Text segment:
◆ ◆ ◆ ◆ ◆

Since my college years my focus has been on writing novels.
My first effort was an essay, my second a short story, and thereafter I wrote
longer works. Still, between longer projects I write the occasional short story.
I discovered the character Anita Ray through a short story, and by now I have
about twenty published and unpublished Anita Ray stories. It seems about time
to put together a collection of some of these, and that has become my
end-of-year project.
Building a collection of short fiction is a separate skill.
Work is enhanced or diminished by the order in which it appears, and figuring
out that order can be a challenge. During the life of The Larcom Review, I was surprised but pleased that most of the
work submitted fell into certain thematic categories without our requesting
them. This made it relatively easy to find a sufficient number of works that
went well together. The Review
published poetry, short fiction (all genres), essays, book reviews, and
interviews, along with black-and-white art. Selecting and arranging individual pieces has remained one of the great pleasures of my writing life.
The work is both tactile and intellectual, and as I stood over the
eight-foot table with stacks of paper at my fingertips I could imagine many
different versions of the issue I was working on until my choices narrowed the
possibilities, and I was left with the one we published.
The same question of an effective arrangement appeared in
the Level Best Books anthologies, which I along with two colleagues, Kate Flora
and Skye Alexander, later replaced by Ruth McCarty, published for about seven
years. Kate did the honors in those volumes, and I noticed as I read how
astutely she had matched one story with another.

◆ ◆ ◆ ◆ ◆

Stored rows:
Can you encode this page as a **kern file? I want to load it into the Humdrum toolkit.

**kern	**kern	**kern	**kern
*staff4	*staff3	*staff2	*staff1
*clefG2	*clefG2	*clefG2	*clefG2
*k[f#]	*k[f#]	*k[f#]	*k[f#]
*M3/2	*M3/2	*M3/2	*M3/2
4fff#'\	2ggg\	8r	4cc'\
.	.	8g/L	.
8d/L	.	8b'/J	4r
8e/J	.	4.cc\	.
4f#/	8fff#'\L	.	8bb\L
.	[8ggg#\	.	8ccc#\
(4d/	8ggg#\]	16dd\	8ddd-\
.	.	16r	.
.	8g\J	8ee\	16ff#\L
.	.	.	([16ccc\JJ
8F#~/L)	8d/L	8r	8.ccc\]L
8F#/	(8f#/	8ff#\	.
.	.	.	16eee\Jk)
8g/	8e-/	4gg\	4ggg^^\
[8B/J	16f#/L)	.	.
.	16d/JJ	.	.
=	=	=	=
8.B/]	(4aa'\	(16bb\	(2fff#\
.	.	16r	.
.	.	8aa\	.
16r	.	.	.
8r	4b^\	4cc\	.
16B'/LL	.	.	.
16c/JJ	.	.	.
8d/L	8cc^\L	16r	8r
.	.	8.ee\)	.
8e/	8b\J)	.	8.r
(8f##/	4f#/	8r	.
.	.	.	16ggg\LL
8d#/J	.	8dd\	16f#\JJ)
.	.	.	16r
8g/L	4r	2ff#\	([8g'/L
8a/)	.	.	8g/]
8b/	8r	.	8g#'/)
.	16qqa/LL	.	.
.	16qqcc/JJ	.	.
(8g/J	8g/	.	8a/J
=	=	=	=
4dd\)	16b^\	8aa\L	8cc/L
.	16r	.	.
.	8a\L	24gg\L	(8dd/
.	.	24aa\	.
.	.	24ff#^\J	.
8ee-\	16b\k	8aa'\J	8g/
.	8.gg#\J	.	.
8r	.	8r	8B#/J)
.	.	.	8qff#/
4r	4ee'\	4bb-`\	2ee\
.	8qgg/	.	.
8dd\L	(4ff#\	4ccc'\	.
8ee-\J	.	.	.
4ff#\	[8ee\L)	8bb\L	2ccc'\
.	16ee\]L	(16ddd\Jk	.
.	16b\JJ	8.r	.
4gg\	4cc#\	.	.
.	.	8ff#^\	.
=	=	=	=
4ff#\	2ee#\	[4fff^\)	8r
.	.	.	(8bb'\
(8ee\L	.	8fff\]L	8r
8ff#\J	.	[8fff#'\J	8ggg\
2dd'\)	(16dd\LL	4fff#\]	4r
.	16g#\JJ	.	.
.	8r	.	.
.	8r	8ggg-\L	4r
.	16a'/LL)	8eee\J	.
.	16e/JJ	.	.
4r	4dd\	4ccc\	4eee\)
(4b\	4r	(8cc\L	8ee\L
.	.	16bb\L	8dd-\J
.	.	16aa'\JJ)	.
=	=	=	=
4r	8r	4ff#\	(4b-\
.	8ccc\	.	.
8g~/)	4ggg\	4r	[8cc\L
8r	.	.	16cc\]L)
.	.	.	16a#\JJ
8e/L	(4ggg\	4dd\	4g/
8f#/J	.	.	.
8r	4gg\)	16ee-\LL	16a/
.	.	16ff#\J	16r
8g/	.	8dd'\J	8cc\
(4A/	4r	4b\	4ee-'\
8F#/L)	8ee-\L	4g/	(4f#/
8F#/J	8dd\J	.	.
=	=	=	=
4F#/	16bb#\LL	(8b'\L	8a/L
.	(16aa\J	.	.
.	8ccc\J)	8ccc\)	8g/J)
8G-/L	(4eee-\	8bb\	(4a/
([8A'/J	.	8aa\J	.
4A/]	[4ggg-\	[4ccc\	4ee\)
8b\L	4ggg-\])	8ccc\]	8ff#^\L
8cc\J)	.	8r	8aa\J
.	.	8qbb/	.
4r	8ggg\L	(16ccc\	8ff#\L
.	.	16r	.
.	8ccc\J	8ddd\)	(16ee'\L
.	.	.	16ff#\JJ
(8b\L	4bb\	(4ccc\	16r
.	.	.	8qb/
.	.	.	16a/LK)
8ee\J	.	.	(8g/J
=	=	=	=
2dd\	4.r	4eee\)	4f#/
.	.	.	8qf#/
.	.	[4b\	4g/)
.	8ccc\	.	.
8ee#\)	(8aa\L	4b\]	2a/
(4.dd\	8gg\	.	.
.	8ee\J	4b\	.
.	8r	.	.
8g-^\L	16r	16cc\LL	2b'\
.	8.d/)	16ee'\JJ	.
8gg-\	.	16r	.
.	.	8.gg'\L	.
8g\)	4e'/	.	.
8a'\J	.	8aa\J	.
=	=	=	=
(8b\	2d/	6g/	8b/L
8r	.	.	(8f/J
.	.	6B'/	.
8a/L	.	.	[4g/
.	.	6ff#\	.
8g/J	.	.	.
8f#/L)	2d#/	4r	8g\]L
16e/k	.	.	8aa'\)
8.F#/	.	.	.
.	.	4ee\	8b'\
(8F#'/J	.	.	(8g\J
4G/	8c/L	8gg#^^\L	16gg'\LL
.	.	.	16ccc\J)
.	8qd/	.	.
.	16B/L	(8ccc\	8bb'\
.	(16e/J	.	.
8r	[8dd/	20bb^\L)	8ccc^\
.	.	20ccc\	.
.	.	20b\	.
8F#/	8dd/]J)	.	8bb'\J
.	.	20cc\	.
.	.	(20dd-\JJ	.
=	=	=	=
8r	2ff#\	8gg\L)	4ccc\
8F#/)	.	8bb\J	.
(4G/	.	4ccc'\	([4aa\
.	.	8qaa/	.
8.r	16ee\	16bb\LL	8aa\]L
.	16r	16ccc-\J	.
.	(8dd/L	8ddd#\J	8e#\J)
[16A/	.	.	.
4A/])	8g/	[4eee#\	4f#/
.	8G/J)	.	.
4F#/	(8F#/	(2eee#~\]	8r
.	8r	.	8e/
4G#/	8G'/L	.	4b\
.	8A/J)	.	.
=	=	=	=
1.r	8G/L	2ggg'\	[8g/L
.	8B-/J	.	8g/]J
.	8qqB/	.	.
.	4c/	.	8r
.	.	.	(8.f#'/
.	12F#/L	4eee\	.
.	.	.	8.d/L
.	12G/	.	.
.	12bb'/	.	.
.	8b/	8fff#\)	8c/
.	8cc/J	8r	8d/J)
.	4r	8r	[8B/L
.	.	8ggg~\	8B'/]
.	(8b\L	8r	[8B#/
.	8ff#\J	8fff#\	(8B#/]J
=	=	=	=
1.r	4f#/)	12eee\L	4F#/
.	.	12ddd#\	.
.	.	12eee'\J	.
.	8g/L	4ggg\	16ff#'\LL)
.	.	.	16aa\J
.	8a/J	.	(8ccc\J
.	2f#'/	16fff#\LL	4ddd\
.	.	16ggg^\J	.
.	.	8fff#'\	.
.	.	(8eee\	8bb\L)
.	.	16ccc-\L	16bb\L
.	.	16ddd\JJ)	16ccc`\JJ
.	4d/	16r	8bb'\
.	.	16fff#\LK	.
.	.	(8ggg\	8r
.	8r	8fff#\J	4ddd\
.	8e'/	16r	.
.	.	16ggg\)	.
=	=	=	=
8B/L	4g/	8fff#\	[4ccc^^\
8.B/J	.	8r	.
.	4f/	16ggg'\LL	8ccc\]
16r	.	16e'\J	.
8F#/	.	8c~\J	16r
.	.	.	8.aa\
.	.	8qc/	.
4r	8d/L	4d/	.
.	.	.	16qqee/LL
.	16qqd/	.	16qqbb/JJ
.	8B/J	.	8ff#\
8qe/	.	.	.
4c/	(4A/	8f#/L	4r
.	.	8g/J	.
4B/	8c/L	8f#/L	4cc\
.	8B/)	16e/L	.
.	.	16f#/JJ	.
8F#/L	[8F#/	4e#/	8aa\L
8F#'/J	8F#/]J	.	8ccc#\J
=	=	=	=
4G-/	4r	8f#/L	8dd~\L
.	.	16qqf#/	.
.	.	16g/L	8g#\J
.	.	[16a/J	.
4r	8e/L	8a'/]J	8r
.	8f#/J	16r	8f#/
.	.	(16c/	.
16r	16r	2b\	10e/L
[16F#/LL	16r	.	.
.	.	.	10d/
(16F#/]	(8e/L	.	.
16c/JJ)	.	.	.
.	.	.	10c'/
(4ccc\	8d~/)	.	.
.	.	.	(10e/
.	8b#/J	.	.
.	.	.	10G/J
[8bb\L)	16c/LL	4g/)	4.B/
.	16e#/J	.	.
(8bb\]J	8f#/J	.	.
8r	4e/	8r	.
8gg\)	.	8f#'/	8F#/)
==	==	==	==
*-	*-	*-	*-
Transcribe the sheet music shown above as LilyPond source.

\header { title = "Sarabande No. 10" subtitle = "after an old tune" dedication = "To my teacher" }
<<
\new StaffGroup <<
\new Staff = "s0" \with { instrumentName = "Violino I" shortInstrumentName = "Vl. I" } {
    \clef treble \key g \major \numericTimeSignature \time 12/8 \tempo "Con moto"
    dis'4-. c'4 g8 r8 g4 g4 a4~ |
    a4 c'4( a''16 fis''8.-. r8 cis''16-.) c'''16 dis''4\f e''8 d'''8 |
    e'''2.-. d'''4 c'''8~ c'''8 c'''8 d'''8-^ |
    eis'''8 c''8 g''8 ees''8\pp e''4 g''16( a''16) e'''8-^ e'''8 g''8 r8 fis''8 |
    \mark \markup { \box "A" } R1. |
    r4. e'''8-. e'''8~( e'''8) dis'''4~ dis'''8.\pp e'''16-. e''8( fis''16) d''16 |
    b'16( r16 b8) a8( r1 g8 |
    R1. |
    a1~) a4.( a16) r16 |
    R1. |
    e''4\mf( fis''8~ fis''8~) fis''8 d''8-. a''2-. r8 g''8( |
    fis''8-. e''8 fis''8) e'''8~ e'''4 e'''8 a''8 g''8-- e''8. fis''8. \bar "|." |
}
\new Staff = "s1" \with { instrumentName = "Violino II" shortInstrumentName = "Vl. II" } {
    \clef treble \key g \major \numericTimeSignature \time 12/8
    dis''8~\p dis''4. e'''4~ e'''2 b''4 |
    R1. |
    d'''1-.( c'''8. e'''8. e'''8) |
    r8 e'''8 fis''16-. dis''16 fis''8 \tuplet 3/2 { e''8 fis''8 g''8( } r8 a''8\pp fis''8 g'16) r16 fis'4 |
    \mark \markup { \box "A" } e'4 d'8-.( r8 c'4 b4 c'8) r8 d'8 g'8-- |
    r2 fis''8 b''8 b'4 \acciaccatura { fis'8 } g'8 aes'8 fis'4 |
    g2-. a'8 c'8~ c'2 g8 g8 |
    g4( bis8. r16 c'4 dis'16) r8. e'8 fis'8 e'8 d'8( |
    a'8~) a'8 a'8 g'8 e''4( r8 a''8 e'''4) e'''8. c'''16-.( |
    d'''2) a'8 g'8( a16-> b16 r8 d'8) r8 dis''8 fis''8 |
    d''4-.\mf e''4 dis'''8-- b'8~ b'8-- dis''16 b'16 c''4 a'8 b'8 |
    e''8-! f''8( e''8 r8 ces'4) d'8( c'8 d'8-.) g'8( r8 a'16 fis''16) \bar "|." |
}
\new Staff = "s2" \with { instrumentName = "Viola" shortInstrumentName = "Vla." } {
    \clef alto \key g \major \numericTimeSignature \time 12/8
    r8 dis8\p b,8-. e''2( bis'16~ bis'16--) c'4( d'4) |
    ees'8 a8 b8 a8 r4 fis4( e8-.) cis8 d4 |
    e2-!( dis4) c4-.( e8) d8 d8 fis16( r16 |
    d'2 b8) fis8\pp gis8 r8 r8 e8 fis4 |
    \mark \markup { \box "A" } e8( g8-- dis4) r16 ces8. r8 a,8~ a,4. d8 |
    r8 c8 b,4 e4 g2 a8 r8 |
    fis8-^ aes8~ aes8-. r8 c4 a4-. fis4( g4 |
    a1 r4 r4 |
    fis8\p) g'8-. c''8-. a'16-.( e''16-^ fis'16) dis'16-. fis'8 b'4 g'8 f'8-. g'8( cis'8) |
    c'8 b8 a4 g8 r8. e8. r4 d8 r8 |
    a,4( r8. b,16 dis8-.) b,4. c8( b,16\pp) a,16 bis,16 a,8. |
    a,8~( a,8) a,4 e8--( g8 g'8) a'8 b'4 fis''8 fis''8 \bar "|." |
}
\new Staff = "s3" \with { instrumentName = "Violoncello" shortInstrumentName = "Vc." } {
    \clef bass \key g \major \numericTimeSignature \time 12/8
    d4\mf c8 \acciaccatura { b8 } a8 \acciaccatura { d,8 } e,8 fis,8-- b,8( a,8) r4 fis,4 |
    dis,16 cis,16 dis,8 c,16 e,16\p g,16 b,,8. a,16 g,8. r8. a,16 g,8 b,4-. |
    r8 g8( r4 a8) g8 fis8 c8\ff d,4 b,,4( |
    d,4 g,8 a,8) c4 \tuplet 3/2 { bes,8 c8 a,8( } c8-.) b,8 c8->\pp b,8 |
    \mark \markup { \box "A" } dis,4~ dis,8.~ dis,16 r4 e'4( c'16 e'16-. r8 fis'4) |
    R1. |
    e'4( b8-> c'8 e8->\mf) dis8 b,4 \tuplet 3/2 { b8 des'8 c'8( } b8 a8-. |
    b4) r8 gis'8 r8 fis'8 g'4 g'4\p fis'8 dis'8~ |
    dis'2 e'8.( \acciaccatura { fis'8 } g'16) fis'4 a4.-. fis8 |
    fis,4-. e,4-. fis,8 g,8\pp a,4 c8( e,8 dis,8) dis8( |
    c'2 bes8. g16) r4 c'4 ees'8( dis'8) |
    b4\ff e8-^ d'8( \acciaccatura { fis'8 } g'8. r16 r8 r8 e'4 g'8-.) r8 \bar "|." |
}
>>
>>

◆ ◆ ◆ ◆ ◆

What you have to do: Continue the essay on arranging a collection of short fiction, picking up after its last sentence. The lines that come after this text have no connection to it.

The result:
Now as I set out to arrange a dozen Anita Ray stories into a
collection that won't run beyond seventy thousand words I think about
variations in tone and setting, types of crime and recurring characters, foreign
and native suspects and victims, and any other qualities that will reduce the
level of sameness in stories focused on a main character. I'm looking for an
arrangement that will enhance the contrasts.
During a recent discussion in the Short Mystery Fiction
Society list, several contributors shared their experiences with publishing
collections or compilations, noting that a grouping of stories widely diverse
in genre can undermine the book's appeal, and a little over sixty thousand
words seems to be the sweet spot for length. I keep these points in mind as I
continue to select and arrange.
Another aspect is the cover. I now use my own photographs of
India for the reprints of the Anita Ray novels as well as the individual short
stories I've posted on Amazon. I intend to do the same with the collection. The
photograph must fulfill certain requirements, such as indicating at once the setting
readers have come to know through the Anita Ray mystery novels as well as
drawing the eye of new readers.
This is my final project for 2015, and it will carry a 2016
pub date.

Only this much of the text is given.